(Collected data)
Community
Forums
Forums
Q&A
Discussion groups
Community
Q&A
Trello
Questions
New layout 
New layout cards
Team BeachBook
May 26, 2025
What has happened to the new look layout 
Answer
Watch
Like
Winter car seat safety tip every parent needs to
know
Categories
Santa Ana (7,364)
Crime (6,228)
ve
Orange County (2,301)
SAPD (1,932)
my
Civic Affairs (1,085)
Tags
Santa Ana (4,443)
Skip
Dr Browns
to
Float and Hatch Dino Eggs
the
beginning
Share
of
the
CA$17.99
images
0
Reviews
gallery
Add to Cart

--

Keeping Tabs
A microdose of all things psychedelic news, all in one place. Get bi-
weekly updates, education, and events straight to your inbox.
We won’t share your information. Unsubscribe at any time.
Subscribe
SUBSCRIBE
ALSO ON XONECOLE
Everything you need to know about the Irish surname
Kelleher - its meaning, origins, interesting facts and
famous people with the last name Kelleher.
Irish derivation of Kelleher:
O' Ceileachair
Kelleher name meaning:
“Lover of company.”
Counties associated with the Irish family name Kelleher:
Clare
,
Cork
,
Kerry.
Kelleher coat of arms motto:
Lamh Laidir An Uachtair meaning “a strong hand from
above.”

PROBLEM TO SOLVE -> Which lines in the data above contain the string "Irish"? Gather every one of them in full, treating uppercase and lowercase letters as distinct.

REPLY TO THE TASK ->
Everything you need to know about the Irish surname
Irish derivation of Kelleher:
Counties associated with the Irish family name Kelleher:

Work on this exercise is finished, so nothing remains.